Test FlexiCyte™

Visualisation et analyse des données entièrement flexibles

  • Analyse cellulaire avancée d’une large gamme de biomarqueurs fluorescents et de protéines
  • Conformité : conforme aux environnements 21 CFR Part 11/GMP
  • Paramètres d’analyse réglables avant et après l’acquisition des données
  • Algorithme d’analyse d’images intégré
  • Visualisation et validation des données lors de l’acquisition
Dans le test FlexiCyte™, les cellules sont colorées avec des fluorophores définis par l’utilisateur et au moyen de la solution 15. Ensuite, les cellules sont chargées sur une lame de comptage cellulaire et comptées à l’aide du NucleoCounter® NC-3000™.

Présentation du test FlexiCyte™

Light source and emission filter(s) for the FlexiCyte™ Assay are listed for Darkfield/UV, UV Led, violet LED, Blue LED, Green LED, and red LED.

Le test FlexiCyte™ de l’analyseur d’images avancé NucleoCounter®NC-3000™ permet d’effectuer une analyse cellulaire détaillée d’une large gamme de biomarqueurs et de protéines fluorescentes dans les cellules de mammifères.
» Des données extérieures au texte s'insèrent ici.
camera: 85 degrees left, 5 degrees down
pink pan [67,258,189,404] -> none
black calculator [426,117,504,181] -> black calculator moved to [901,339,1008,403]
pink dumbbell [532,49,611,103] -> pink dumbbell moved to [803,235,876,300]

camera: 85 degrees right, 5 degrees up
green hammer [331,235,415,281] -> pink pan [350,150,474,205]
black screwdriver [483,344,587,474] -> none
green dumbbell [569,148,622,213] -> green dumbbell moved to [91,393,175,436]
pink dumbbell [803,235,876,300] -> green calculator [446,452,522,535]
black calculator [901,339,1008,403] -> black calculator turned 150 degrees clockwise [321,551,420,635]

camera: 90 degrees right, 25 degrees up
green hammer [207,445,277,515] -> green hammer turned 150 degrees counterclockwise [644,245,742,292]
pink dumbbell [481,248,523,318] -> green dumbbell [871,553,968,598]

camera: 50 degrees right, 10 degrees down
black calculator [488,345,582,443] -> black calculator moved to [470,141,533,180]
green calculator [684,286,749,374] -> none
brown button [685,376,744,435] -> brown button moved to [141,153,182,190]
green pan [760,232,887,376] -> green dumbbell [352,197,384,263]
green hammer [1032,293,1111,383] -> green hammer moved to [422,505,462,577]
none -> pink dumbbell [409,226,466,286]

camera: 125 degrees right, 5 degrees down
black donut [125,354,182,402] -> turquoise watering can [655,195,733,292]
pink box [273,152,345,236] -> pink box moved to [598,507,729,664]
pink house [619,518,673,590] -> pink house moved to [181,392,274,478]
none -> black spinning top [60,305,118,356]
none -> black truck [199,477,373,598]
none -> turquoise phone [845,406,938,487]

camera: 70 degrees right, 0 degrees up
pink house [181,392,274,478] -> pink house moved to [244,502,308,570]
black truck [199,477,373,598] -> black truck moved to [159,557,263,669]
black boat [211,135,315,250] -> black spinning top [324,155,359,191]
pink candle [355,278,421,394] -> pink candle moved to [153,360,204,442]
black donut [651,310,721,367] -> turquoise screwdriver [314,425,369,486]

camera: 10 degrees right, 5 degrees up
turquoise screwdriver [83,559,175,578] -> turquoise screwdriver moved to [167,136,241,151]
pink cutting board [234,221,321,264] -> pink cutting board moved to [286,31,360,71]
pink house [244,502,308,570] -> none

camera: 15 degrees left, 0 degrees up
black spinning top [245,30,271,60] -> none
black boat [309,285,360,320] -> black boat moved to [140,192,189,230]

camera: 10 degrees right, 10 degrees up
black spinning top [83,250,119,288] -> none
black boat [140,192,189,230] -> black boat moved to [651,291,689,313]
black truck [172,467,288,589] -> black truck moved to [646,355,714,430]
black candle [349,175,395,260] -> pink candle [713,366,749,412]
La fonction « Assistant d’adaptation de protocole » guide l’utilisateur dans le processus de sélection des paramètres optimaux.

FlexiCyte™ vous permet de créer un test personnalisé à l’aide d’une combinaison de LED, allant de l’UV au rouge lointain, associés à des filtres d’émission soigneusement sélectionnés, contenus du NucleoCounter® NC-3000™. Cela permet la détection simultanée de nombreux anticorps et protéines fluorescents.

L’ Assistant d’adaptation de protocole vous guide tout au long de la sélection des paramètres optimaux. Après l’acquisition d’images, le Plot Manager présente les données sous forme de diagramme de dispersion et d’histogrammes avec l’image fluorescente. Vous pouvez ensuite effectuer une analyse détaillée des données en reliant les événements individuels entre les images et les graphes pour une compréhension complète de la co-localisation des événements marqués avec la fluorescence et les (sous-)populations cellulaires.

Principe du test

Les échantillons sont colorés par des fluorophores définis par l’utilisateur. Veuillez remarquer que le protocole FlexiCyte™ par défaut requiert une contre-coloration de l’échantillon au DAPI ou au Hoechst-33342 en plus de la coloration définie par l’utilisateur. Le DAPI et le Hoechst-33342 colorient le noyau et sont utilisés pour la détection (c’est-à-dire, le masquage) de la population cellulaire totale. Le Hoechst-33342 colorie à la fois les cellules vivantes et mortes et est utilisé pour marquer des échantillons de cellules non fixées. Le DAPI colorie exclusivement les cellules mortes et est utilisé pour marquer les cellules fixées par des alcools ou des aldéhydes.

Pour la coloration des marqueurs cellulaires, nous vous recommandons Alexa Fluor 488, Alexa Fluor 568 et Alexa Fluor 647. Il sont brillants, photostables et présentent un chevauchement spectral minimal. Évitez tout colorant sujet au photoblanchiment, tels que FITC, PE, APC et PerCP.

Pour des informations et recommandations complètes, veuillez consulter la note d’application : Protocole FlexiCyte™ pour le système NucleoCounter® NC-3000™.

Résultats du comptage cellulaire pour le test FlexiCyte™ affichés dans le logiciel NucleoView™.

Résultats présentés dans plot manager

Les résultats du test FlexiCyte™ peuvent être étudiés et présentés dans le logiciel NucleoView™ et par son gestionnaire de tracés.

Utilisez Plot Manager pour analyser les événements acquis avec le logiciel NucleoView™ à l’aide du NucleoCounter® NC-3000™. Dessinez des polygones, des quadrants et des marqueurs dans les graphes pour compter et séparer les sous-populations, analyser dans le détail les données et vérifier les événements de coloration.